Bu, araştırmacıların üç DNA origami yapısından oluşan bir “nano-robot” tasarlamasını sağladı. Nanometrik boyutta, bu nedenle bir insan hücresinin boyutuyla uyumludur. İlk kez 1 pN, yani bir Newton’un trilyonda biri çözünürlükte bir kuvveti uygulamayı ve kontrol etmeyi mümkün kılıyor – 1 Newton, bir parmağın bir kaleme tıklama kuvvetine karşılık geliyor.
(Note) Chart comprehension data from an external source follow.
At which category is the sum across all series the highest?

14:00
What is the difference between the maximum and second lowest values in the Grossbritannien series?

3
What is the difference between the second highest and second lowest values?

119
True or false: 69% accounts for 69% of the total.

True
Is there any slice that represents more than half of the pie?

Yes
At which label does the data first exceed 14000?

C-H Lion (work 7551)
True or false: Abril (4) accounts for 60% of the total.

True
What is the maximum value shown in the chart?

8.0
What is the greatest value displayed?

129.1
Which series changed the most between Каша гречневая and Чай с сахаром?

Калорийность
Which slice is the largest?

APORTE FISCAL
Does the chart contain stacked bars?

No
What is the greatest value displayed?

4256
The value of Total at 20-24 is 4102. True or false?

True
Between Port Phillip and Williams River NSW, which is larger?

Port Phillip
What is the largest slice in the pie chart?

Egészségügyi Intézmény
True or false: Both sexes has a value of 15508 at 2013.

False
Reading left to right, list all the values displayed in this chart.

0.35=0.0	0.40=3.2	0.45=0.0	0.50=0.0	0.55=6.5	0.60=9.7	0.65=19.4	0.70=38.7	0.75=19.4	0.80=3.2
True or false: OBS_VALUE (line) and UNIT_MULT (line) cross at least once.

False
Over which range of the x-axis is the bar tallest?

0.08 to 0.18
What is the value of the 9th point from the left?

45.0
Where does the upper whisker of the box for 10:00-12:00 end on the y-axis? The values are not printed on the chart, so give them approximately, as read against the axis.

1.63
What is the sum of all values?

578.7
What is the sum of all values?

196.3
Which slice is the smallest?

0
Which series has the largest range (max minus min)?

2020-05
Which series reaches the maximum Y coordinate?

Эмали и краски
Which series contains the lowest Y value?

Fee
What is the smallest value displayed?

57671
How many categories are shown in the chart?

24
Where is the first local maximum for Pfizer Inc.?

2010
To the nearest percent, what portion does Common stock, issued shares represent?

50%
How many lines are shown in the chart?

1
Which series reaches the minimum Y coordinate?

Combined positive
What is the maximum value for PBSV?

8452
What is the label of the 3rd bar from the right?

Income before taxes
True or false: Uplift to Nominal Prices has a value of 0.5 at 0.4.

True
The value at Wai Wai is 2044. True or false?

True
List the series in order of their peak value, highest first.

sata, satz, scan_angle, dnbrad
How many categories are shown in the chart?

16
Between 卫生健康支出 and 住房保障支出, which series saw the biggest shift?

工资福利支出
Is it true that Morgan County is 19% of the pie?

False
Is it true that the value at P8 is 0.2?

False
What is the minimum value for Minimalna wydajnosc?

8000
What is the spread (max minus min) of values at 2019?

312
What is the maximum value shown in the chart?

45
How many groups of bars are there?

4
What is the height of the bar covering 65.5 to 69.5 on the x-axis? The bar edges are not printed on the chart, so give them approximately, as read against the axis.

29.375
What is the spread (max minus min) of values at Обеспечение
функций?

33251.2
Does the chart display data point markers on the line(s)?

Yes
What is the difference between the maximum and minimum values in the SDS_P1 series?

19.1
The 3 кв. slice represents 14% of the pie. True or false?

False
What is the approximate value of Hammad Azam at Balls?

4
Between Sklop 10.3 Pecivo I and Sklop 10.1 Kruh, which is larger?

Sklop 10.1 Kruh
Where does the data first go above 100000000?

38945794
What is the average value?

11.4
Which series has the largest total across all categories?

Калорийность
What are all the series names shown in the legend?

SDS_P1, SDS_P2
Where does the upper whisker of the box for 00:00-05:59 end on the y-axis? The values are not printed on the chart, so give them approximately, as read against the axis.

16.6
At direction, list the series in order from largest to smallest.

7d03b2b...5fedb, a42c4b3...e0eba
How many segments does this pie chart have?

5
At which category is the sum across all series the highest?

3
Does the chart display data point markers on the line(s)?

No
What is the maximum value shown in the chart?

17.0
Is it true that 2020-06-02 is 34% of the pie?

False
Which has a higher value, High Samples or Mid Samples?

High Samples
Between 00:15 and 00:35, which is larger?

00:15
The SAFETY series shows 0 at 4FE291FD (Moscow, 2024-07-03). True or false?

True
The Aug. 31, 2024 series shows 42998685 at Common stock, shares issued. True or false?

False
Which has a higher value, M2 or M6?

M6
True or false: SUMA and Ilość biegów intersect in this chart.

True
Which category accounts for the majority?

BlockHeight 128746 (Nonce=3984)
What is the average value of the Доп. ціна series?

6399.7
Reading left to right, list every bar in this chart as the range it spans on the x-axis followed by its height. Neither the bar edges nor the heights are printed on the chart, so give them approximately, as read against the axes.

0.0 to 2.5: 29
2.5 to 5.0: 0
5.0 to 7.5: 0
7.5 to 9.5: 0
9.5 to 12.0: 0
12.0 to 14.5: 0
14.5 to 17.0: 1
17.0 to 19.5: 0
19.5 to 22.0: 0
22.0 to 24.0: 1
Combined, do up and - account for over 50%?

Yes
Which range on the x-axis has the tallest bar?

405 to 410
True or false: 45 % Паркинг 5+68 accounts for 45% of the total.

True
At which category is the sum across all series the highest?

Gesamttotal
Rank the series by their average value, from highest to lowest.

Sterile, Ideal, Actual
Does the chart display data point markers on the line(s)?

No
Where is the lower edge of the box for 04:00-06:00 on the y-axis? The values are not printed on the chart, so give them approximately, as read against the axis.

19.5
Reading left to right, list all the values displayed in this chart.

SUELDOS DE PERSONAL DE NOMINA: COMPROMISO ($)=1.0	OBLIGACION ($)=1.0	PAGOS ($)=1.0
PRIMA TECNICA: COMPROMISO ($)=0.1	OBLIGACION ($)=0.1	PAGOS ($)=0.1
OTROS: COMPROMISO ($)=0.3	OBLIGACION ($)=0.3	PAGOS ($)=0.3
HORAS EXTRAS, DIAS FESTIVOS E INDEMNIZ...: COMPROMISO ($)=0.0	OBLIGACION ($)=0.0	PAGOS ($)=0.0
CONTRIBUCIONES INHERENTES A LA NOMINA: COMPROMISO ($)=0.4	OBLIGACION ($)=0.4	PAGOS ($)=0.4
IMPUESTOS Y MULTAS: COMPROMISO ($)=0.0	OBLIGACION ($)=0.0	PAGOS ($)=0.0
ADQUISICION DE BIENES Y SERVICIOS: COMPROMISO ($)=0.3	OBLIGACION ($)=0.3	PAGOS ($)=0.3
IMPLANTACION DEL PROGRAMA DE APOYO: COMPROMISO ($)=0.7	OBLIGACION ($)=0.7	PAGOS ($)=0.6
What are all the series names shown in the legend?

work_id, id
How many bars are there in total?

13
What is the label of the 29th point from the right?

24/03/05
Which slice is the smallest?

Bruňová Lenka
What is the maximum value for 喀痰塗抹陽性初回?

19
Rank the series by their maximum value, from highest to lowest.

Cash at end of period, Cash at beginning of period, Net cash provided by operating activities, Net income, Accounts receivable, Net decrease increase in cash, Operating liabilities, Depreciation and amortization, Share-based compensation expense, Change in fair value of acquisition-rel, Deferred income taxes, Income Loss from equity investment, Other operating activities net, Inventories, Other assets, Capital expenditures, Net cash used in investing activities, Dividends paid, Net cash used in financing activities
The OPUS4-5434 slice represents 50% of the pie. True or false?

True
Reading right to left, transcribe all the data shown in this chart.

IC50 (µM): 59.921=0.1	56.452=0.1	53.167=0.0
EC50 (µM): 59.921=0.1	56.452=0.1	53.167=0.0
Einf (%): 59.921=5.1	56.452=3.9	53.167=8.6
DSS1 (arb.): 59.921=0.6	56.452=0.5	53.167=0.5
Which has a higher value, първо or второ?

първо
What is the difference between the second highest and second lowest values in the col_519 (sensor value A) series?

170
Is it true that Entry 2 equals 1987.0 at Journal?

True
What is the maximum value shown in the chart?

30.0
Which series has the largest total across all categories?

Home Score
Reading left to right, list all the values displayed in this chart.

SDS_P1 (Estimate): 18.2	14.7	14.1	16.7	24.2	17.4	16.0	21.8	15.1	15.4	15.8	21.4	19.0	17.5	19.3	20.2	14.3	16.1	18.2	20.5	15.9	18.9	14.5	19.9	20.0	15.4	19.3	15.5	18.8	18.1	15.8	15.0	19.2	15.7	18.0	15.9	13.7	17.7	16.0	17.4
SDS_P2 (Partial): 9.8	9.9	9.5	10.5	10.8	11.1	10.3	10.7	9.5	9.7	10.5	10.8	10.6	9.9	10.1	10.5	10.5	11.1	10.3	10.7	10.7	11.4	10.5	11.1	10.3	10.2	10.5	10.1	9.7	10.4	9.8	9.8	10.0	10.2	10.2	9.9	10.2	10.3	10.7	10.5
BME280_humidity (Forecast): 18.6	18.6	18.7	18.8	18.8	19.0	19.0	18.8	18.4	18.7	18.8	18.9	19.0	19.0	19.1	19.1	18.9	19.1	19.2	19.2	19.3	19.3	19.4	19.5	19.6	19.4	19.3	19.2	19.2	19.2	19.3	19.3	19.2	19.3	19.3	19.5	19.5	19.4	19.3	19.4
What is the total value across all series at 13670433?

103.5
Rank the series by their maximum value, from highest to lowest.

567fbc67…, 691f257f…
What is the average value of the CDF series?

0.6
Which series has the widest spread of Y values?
Bu, insan yapımı, kendi kendini bir araya getiren DNA tabanlı bir nesnenin ilk kez bu doğrulukla kuvvet uygulayabilmesidir.
Ekip, robotu bir mekanoreseptörü tanıyan bir molekülle birleştirerek başladı. Bu, robotu bazı hücrelerimize yönlendirmeyi ve hücrelerin yüzeyinde lokalize hedeflenen mekanoreseptörleri aktive etmek için özel olarak kuvvetler uygulamayı mümkün kıldı.
Böyle bir araç, hücre mekanik duyarlılığında yer alan moleküler mekanizmaları daha iyi anlamak ve mekanik kuvvetlere duyarlı yeni hücre reseptörlerini keşfetmek için kullanılabileceğinden, temel araştırmalar için çok değerlidir. Robot sayesinde bilim insanları ayrıca kuvvet uygulandığında hücre düzeyinde birçok biyolojik ve patolojik süreç için anahtar sinyal yollarının hangi anda aktive edildiğini daha kesin olarak inceleyebilecekler.
Bellot, “Pikonewton kuvvetlerinin in vitro ve in vivo uygulanmasını sağlayan bir robot tasarımı, bilim dünyasında artan bir talebi karşılıyor ve büyük bir teknolojik ilerlemeyi temsil ediyor. Bununla birlikte, robotun biyouyumluluğu hem in vivo uygulamalar için bir avantaj olarak kabul edilebilir hem de DNA’yı parçalayabilen enzimlere karşı hassas bir zayıflığı da temsil edebilir. Bu yüzden bir sonraki adımımız robotun yüzeyini enzimlerin etkisine daha az duyarlı olacak şekilde nasıl değiştirebileceğimizi incelemek olacak. Robotumuzun, örneğin bir manyetik alan kullanarak başka etkinleştirme modlarını da bulmaya çalışacağız” dedi.